Le bonheur n’est pas une question d’avoir des bras, de l’argent ou tout autre bien. Le handicap, comme toutes nos faiblesses et nos imperfections, peut servir de catalyseur pour mettre les valeurs dans le bon ordre. Que faut- il pour être heureux ? Il faut être aimé, reconnu tel que l’on est afin de s’assumer avec ses défauts et ses qualités. Fort de cette reconnaissance, on peut alors créer, oeuvrer pour laisser quelque trace positive de notre passage sur terre. Voilà ce que nous essayons de faire, Martine et moi, dans notre travail quotidien et dans notre rôle de parents. Nous avons concrétisé cette foi en notre expérience et notre bonheur en adoptant Muriel, porteuse d’un handicap que nous avions apprivoisé (amputation des bras et des mains) mais qui ne lui laissait aucune chance d’épanouissement dans son pays d’origine (Rwanda) et dans son milieu social ; pour nous, Muriel est née du ventre d’un avion le 11 janvier 1992. Elle est aujourd’hui bien intégrée en milieu scolaire « normal » et ne présente pas beaucoup plus de problèmes qu’un enfant dit « normal ».
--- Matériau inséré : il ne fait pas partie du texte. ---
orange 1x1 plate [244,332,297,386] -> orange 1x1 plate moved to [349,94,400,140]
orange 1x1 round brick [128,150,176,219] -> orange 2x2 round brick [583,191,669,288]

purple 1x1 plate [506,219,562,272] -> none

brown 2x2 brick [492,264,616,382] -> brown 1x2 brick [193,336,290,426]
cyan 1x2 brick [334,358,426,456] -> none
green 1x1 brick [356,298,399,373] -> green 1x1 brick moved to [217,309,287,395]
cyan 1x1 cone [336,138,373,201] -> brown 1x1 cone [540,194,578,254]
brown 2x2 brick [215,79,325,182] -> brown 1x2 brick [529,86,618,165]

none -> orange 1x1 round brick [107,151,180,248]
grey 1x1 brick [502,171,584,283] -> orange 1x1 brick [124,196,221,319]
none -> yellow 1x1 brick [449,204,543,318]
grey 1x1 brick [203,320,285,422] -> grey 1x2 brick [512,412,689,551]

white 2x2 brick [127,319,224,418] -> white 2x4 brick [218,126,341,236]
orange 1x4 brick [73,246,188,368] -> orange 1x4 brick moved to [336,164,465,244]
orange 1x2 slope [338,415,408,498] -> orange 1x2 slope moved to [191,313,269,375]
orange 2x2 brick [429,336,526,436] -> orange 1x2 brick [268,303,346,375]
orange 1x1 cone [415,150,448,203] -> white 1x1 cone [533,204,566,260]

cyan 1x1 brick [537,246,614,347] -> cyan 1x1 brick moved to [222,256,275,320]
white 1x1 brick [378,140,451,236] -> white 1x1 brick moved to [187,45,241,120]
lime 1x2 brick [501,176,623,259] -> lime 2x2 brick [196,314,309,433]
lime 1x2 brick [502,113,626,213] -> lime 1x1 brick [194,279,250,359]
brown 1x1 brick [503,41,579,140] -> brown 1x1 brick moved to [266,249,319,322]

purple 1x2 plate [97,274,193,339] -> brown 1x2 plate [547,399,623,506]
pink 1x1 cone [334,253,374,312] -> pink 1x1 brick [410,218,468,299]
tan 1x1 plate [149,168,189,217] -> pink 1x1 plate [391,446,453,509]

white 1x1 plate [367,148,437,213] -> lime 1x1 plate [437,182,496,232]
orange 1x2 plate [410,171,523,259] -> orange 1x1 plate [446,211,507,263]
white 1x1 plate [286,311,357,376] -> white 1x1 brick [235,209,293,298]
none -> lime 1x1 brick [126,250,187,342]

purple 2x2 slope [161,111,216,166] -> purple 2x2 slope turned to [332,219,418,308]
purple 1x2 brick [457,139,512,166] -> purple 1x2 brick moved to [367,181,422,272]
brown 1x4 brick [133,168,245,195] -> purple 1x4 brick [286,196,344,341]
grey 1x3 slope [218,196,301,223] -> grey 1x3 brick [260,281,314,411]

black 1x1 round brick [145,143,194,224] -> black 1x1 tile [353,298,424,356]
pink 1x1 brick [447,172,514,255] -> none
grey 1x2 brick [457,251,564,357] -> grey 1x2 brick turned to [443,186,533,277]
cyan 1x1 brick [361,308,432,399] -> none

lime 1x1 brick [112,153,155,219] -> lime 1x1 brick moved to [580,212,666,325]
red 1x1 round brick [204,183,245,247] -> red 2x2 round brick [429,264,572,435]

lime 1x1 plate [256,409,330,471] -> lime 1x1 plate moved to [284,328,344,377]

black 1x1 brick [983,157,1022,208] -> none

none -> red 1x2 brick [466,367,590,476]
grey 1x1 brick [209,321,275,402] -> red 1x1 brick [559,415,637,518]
Je voudrais enfin rapporter les propos que mon fils aîné, alors âgé de 3 ans, lorsque je lui demandais s’il était gêné d’avoir un papa handicapé. Sa réflexion répond à la quête de sens de tout un chacun, commun des mortels : « J’aime mieux un papa handicapé, parce que comme ça, je peux l’aider !« 

Pierre Marcoux, février 2001



Note de la rédaction : Paul Marcoux, père de Pierre, a publié « Dans le regard des autres » aux Éditions du Centurion, collection Amour Humain. Ce livre est épuisé mais quelques exemplaires sont disponibles directement auprès de Pierre Marcoux.